【地獄を見た】映画『シビル・ウォー アメリカ最後の日』感想
面白いより恐ろしい映画だった。
まず自分の苦手なジャンプスケアが多いのがキツかった。静かな場面からいきなり大きい音や突入シーンのハラハラ感。
しかも、ちょうどスピーカーの真下の席だったので音響もヤバかった…
ホラーとかジャンプスケアが苦手な人は心して観た方が良いと思う。
映画『シビル・ウォー アメリカ最後の日』は内戦が勃発したアメリカを舞台に、大統領にインタビューを行うために旅するジャーナリストたちの姿を描いた作品だ。
監督・脚本は『エクス・マキナ』、『MEN 同じ顔の男たち』のアレックス・ガーランド。A24が史上最高の製作費を投じ、全米の映画ランキングで2週連続1位を獲得したことでも話題となった。
この映画、自分に限らず怖いと言っている人が多いんだけど観て納得。
これは起こり得る未来かもしれない、と自分の身に置き換えて想像してしまう。最も身近に感じられるタイプの恐怖を感じるからだ。
誰かを敵とみなした瞬間から人はどこまでも残虐になる。自分が殺した死体の前でも満面の笑みを浮かべれる程に。
そしてこれは映画だけでなく現実でも起きていること、その事実に打ちのめされる。
ジャーナリストたちが体験するのはまさに地獄巡り。観客は彼らの視点を通じて内戦の現状、奪う側、奪われる側を観ていくこととなる。
「ジャーナリスト」という当事者ではない、傍観者といえる役割を観客に重ねているのが巧みであり面白い。

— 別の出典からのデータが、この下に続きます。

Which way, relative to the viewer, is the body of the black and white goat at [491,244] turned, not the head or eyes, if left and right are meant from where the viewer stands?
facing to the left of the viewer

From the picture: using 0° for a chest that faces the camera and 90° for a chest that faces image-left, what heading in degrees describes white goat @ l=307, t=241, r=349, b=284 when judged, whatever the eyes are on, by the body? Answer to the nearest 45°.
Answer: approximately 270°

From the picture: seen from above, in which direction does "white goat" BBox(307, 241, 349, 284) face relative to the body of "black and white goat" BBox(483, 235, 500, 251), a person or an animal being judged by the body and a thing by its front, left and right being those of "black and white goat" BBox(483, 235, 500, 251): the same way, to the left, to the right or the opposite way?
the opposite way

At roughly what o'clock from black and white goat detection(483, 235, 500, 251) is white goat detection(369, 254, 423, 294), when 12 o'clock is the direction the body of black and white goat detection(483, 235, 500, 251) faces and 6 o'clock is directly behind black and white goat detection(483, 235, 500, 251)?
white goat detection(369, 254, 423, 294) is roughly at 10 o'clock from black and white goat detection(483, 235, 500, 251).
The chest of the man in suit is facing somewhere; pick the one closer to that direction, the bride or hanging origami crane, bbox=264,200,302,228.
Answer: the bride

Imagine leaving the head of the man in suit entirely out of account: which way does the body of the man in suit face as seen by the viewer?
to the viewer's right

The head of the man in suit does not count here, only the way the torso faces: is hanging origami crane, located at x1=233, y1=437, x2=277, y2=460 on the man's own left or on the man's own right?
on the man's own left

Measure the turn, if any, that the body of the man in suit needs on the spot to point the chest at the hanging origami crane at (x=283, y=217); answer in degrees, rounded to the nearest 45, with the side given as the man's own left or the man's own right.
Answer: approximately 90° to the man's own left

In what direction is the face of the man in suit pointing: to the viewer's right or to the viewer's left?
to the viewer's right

悲惨な場面で明るい曲を流したり、慟哭する後ろで兵士が行進したり無常感を感じさせる演出も良い。戦争の残酷さをより浮き彫りにする。
リーをたちを観ながら気になることがあった。
それは「彼らの倫理観ってどうなってるんだろう?」ということ。
目の前で人が死んでいく、無残に殺されることに対しどこまで傍観者で居続けられるんだろうか?
そうした疑問は監督も感じていたんじゃないだろうか。
その回答こそがリーが序盤で見る悪夢であってラストのあの行動にも繋がってるんだと思った。
もしかしたら最後にリーの頭をよぎったのは安堵だったのかもしれない。
日本でも週末映画動員ランキングで1位を獲得したということで話題となっている本作。地獄を体験したい人は是非。ただしジャンプスケアやホラーが苦手な人は気を付けて。